Exercise set:
(1) In the passage on the conductor's peak-and-valley surface pattern, in which direction do the grooves or channels extend relative to the current path?
(2) List every numeric reference label in the passage on the conductor's peak-and-valley surface pattern, with the part each one names.
(3) Carry on the passage about the conductor's peak-and-valley surface pattern from the point where it ends.

Source passage:
In an aspect of the disclosure, the predetermined surface pattern comprises a plurality of peaks 200 and a plurality of valleys 205. The plurality of peaks 200 and plurality of valleys 205 are configured to create a non-linear current path for the current (induced or directly connected). The arrangement of peaks/valleys generates grooves or channels in the conductor 10. These grooves/channels extend orthogonal to the current flow of the induced eddy currents, as shown in FIG. 3 (or AC which is directly connected).

FIG. 3 depicts a partial plan view of the conductor 10 for the conductor 10/induction coil 210 configuration depicted in FIG. 2. The induction coil 210 generates an electromagnetic field “B-Field” 300. As depicted in FIG. 3, the B-Field 300 is “out of the page” (orthogonal to the current flow) as represented by the dot in the center of the circles. The induced current flow is directed to the right (as viewed). However, due to the arrangement of the peaks/valleys, the induced current flow (current path) flows through the extended path geometry 305 created by the peaks 200 and valleys 205. The “extended path geometry” is extended with respect to a flat surface facing the induction coil. The extended path geometry increases a path for the eddy currents to flow, which increases the effective resistance as seen by the current. As shown in FIG. 3, the grooves/channels, e.g., valleys between two peaks, extend orthogonally to the current path 310 (extend in the width direction W).

In contrast, in a known conductor, the current path for the eddy current is substantially linear.

As depicted in FIG. 3, a length of one cycle, e.g., the length of a peak and a length of a valley, is a cycle C. In FIG. 3, the peaks/valleys are cyclically located on a length L of the surface facing the induction coil 210. Also, as depicted, the distance between adjacent peaks are the same, e.g., D1=D2. By having the same distance between adjacent peaks, a uniform eddy current may be achieved. In other aspects of the disclosure, the distance between adjacent peaks may be different in order to localize an increase in the effective resistance. The distance may be set based on a specific application. For example, where a desired heating is localized on a given surface in a center of the surface, the distance between adjacent peaks may be smaller than where the heating is not desired.

In FIG. 3, the non-linear current path 310 is shown with an arrow. The arrow traverses the peaks 200 and valleys 205.

Data block:
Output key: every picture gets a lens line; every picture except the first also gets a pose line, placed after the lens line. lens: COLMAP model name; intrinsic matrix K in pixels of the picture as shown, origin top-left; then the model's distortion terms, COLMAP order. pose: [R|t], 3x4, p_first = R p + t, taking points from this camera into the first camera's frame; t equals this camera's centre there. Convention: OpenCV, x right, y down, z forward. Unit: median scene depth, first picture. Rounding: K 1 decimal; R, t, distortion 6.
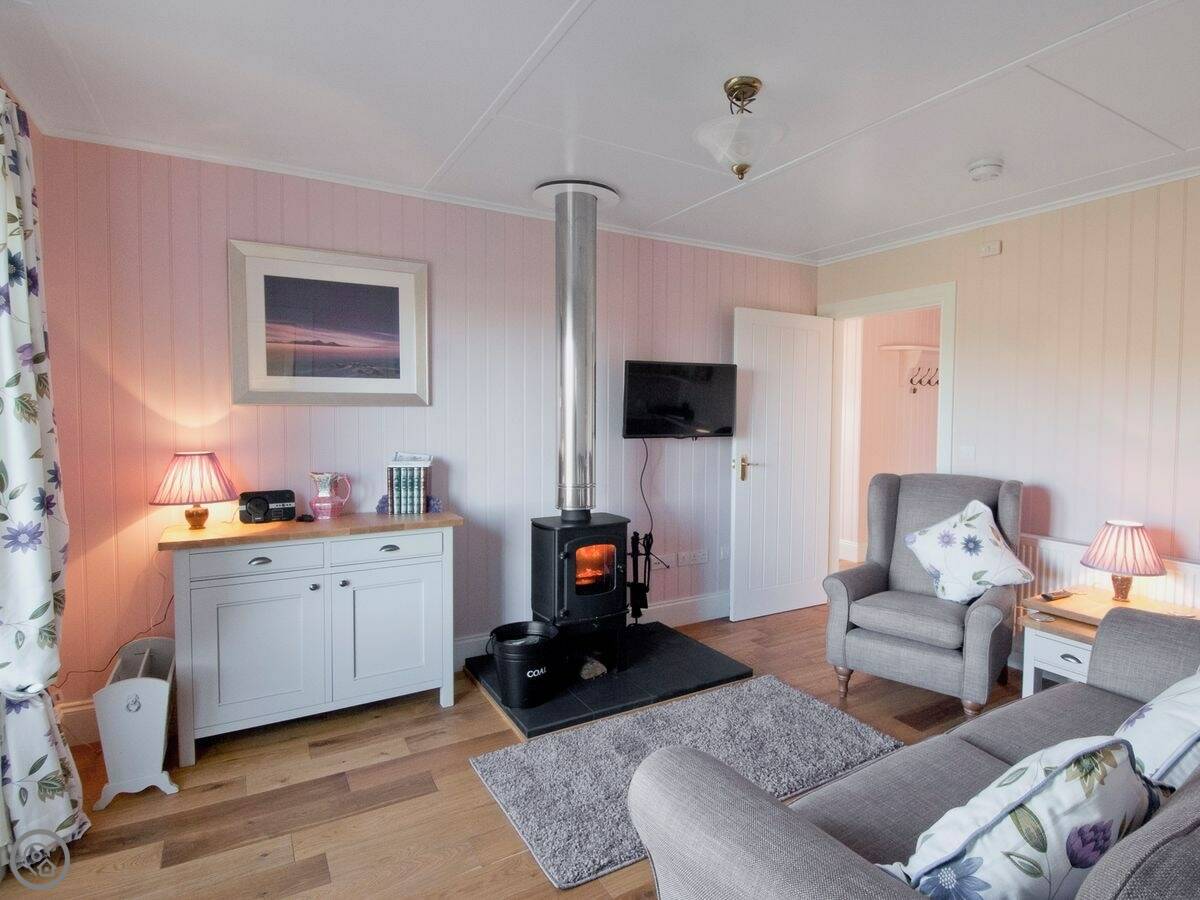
lens RADIAL K [[619.8, 0, 600.0], [0, 619.8, 450.0], [0, 0, 1]] dist [0.000085, -0.032149]
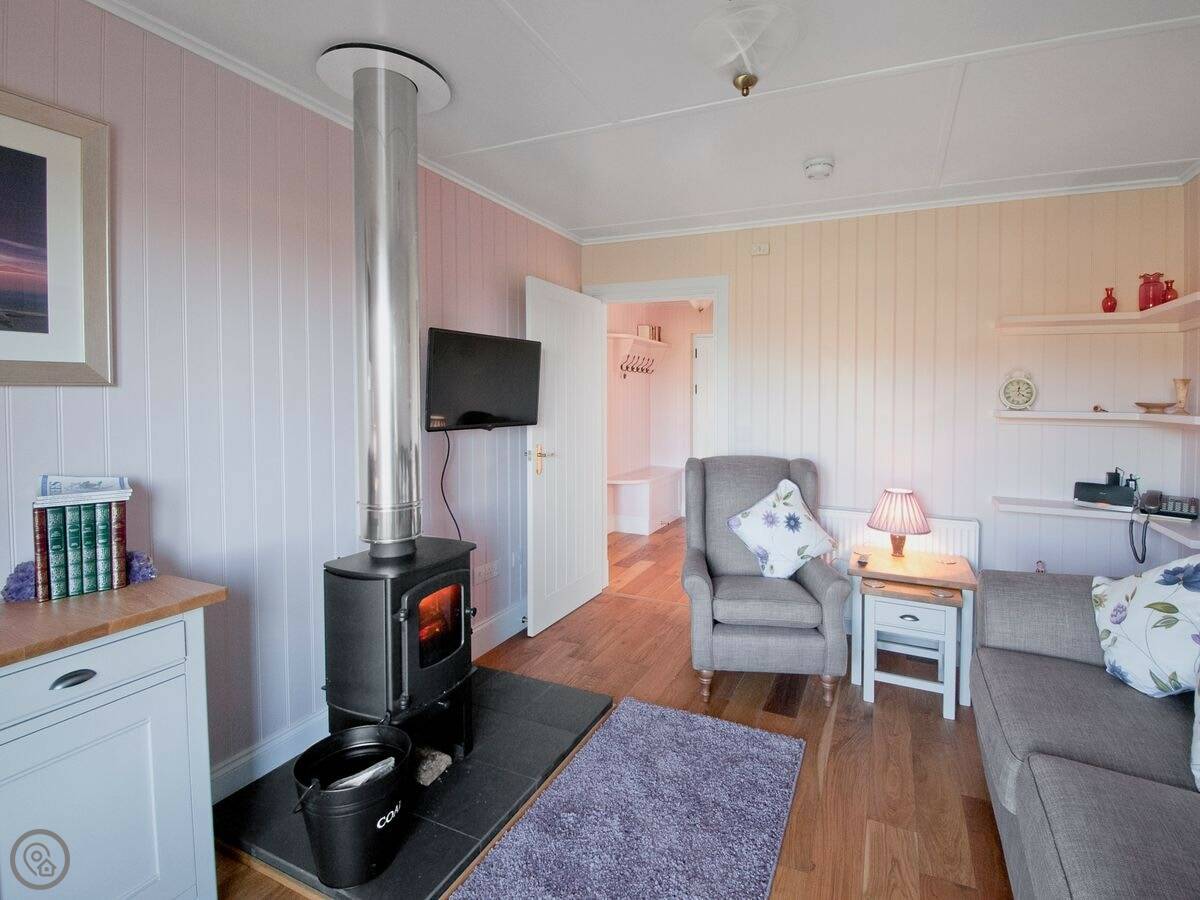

Task-by-task answers:
(1) They extend orthogonally to the current path, in the width direction W.

(2)
10: conductor
200: peaks
205: valleys
210: induction coil
300: electromagnetic field "B-Field"
305: extended path geometry
310: current path

(3)
Additionally, as shown in FIGS. 2 and 3, a length of a peak and a length of a valley are the same (duty cycle equals 50%). However, in other aspects of the disclosure, the lengths may be different.

Further, as shown in FIG. 2, the height of the peaks, e.g., difference between the peak and the valley, are uniform across the length L of the surface of the conductor 10. However, in other aspects of the disclosure, the heights may be different based on the specific application to have different heating amounts across the surface.

In other aspects of the disclosure, the surface may have different peaks 200 and valleys 205 in order to achieve the non-linear current path. For example, the surface may have an irregular topology having multiple different heights and lengths.

Additionally, in accordance with aspects of the disclosure, the height of the peaks, difference between the peak and the valley, may be set according to the resistivity of the material and the frequency of the oscillating circuit 15. The difference in height is set to less than the skin depth. The skin depth is a function of both the resistivity of the material and the frequency. For example, the skin depth decreases with an increase in frequency, which in turn increases the apparent resistance. Thus, for lower frequencies, a relative height of the peaks (difference in heights of peaks and valleys) is increased. For example, the relative height may be set to 1 mm to 10 mm based on the drive frequency. However, increasing the operating frequency increases the cost of the equipment, such as the drive circuit 20 used to drive the oscillating circuit 15.

While FIG. 2 depicts the surface facing the induction coil 210 as having a square-wave shape, the surface may have other shapes such as a sine wave (with no right angles) and the shape of the surface is not limited to the depicted shape.

In an aspect of the disclosure, the conductor 10 having the predetermined surface pattern may be made using a mold. The mold may have a cast to make the predetermined surface pattern. A raw uncured conductive material may be poured into the mold for forming the conductor 10.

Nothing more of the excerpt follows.